- _Problem requirements_
Find the line containing "北市区农村居民: 2 -> 1" in the material below, then please transcribe it and each line after it exactly, without the pictures.

- _Given information_

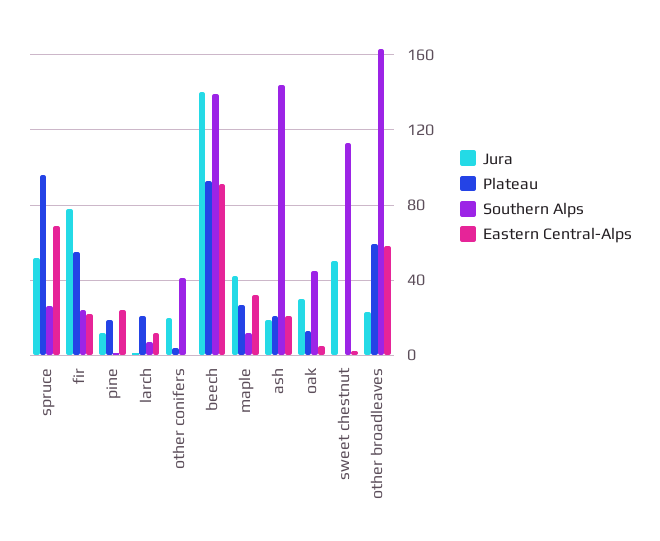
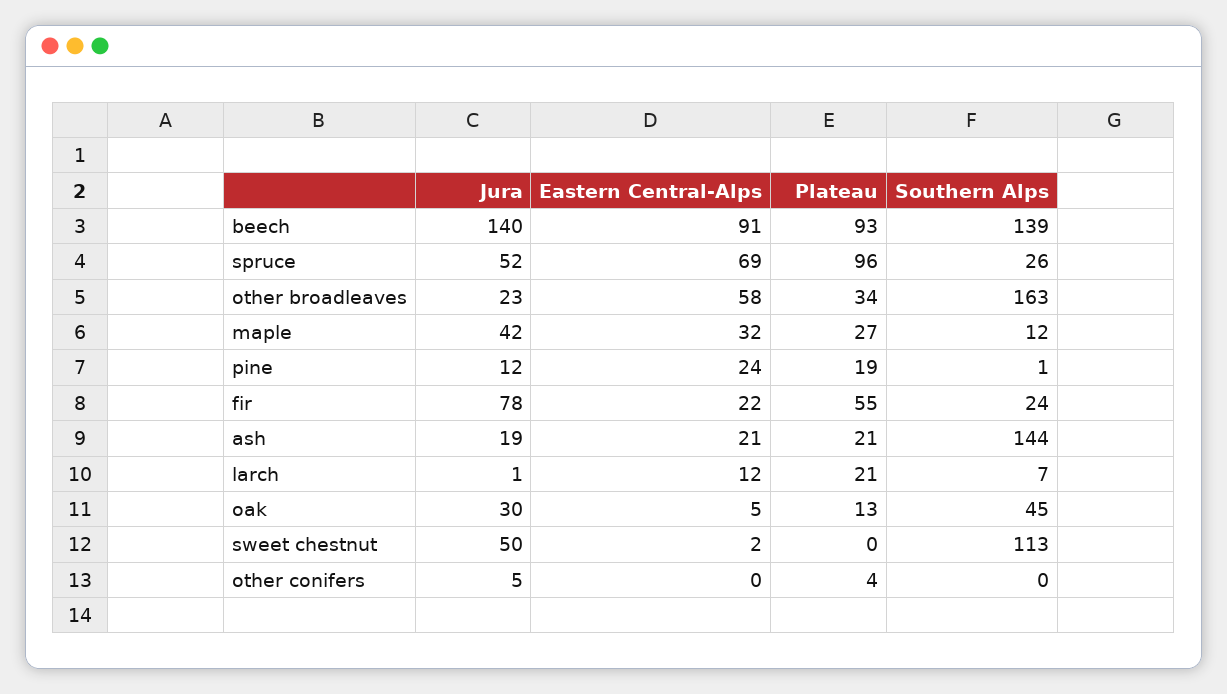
Jura, other conifers: 20 -> 5
Southern Alps, other conifers: 40 -> 0
Plateau, other broadleaves: 60 -> 34

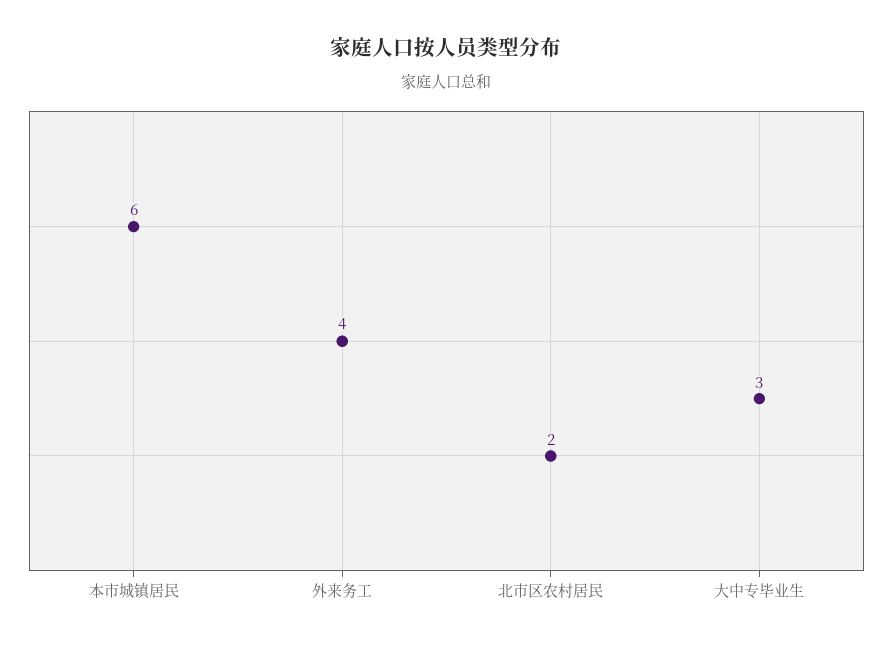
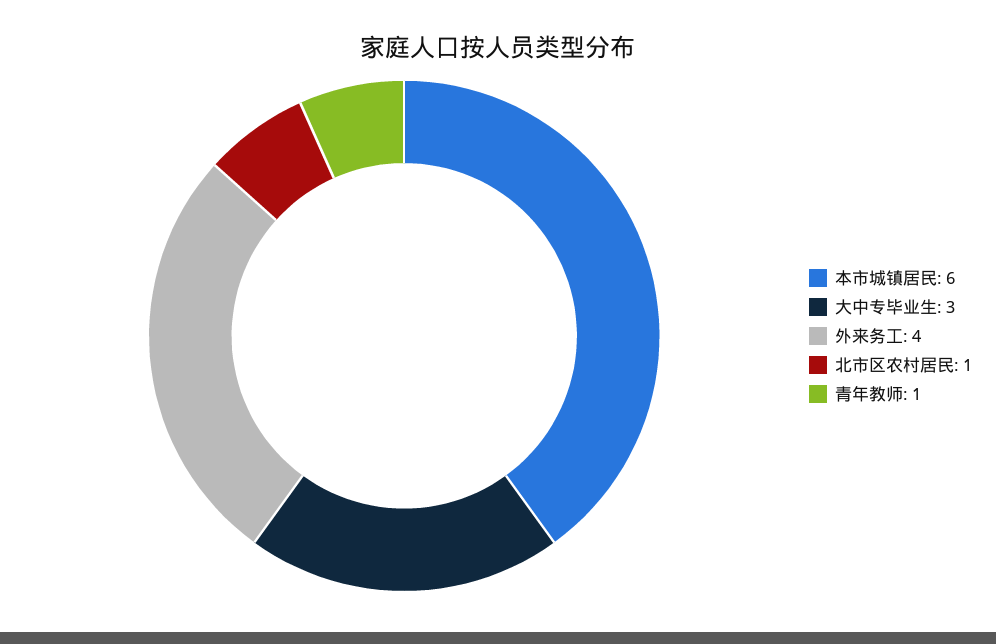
北市区农村居民: 2 -> 1
青年教师: none -> 1

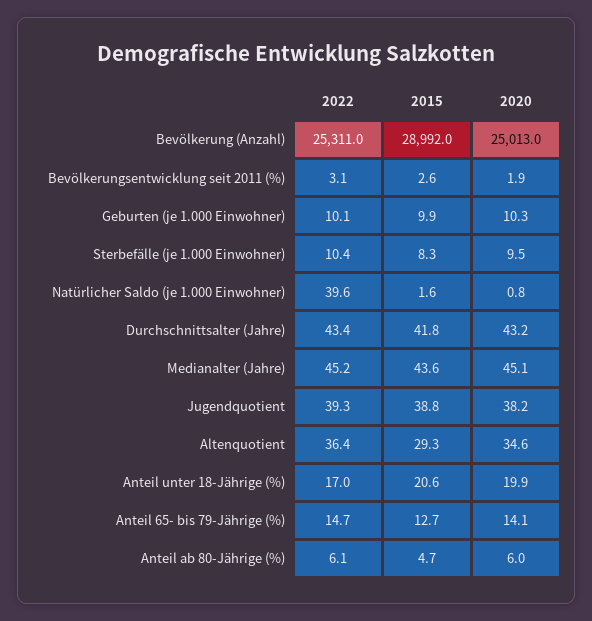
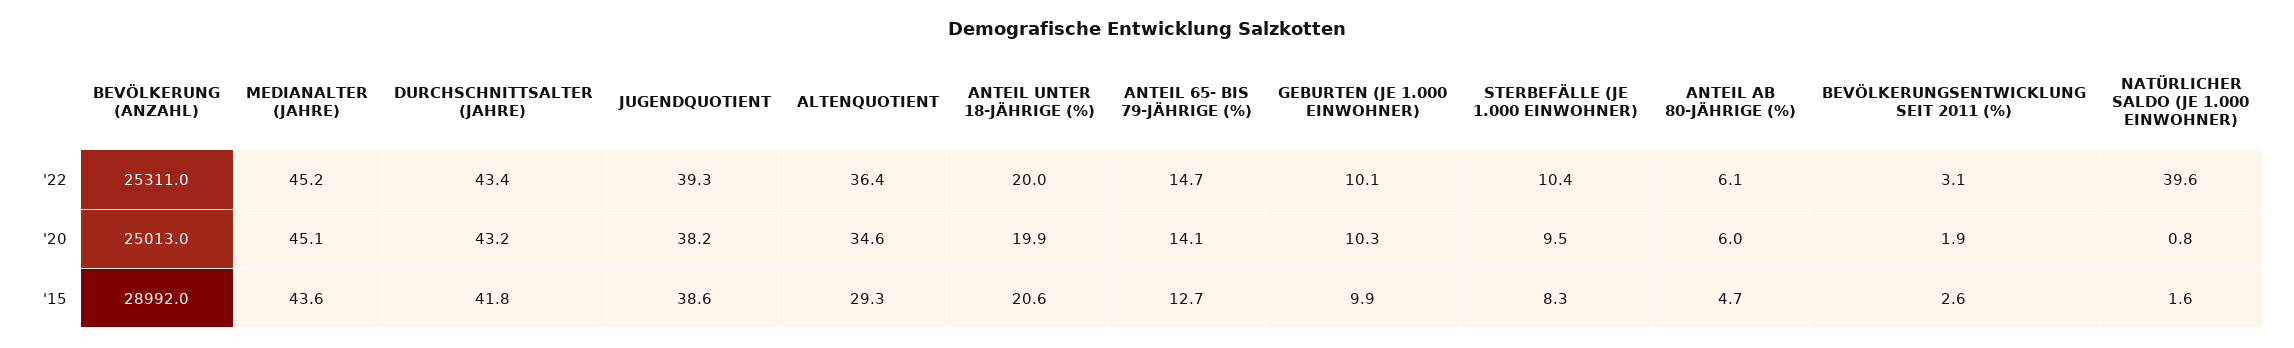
2015, Jugendquotient: 38.8 -> 38.6
2022, Anteil unter 18-Jährige (%): 17 -> 20

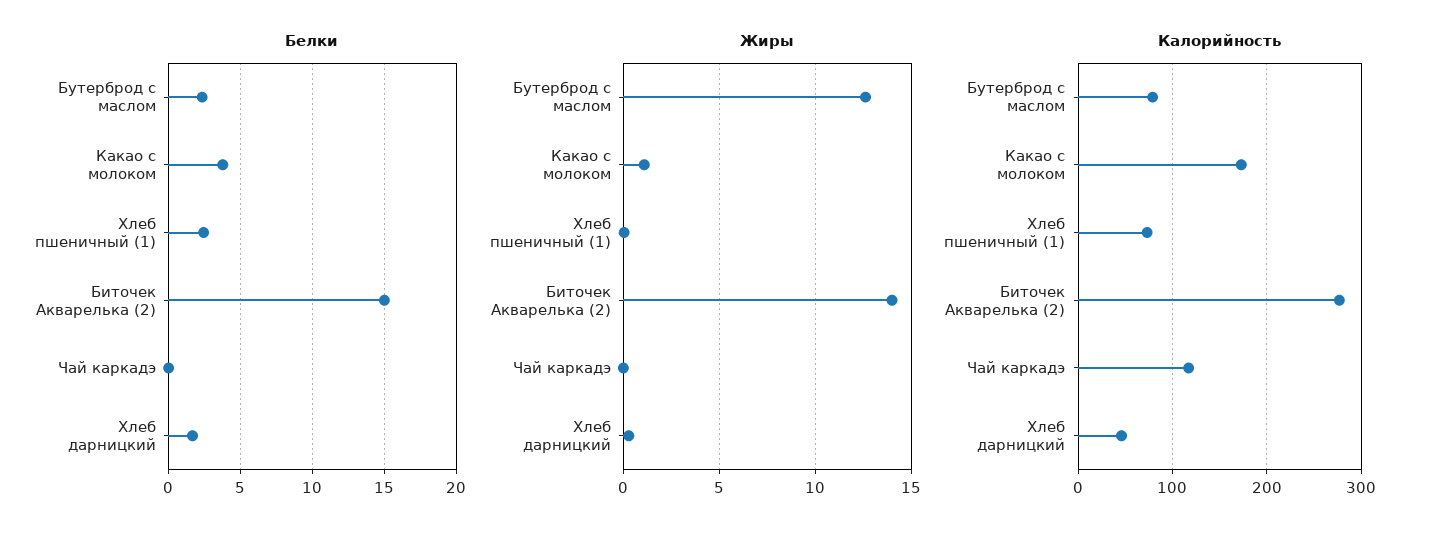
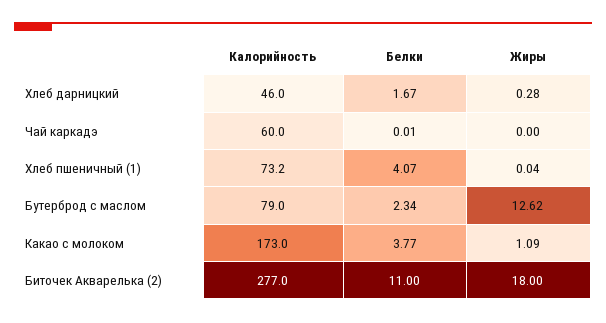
Белки, Хлеб пшеничный (1): 2.5 -> 4.07
Белки, Биточек Акварелька (2): 15 -> 11
Жиры, Биточек Акварелька (2): 14 -> 18
Калорийность, Чай каркадэ: 120 -> 60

- _Task response_
北市区农村居民: 2 -> 1
青年教师: none -> 1

2015, Jugendquotient: 38.8 -> 38.6
2022, Anteil unter 18-Jährige (%): 17 -> 20

Белки, Хлеб пшеничный (1): 2.5 -> 4.07
Белки, Биточек Акварелька (2): 15 -> 11
Жиры, Биточек Акварелька (2): 14 -> 18
Калорийность, Чай каркадэ: 120 -> 60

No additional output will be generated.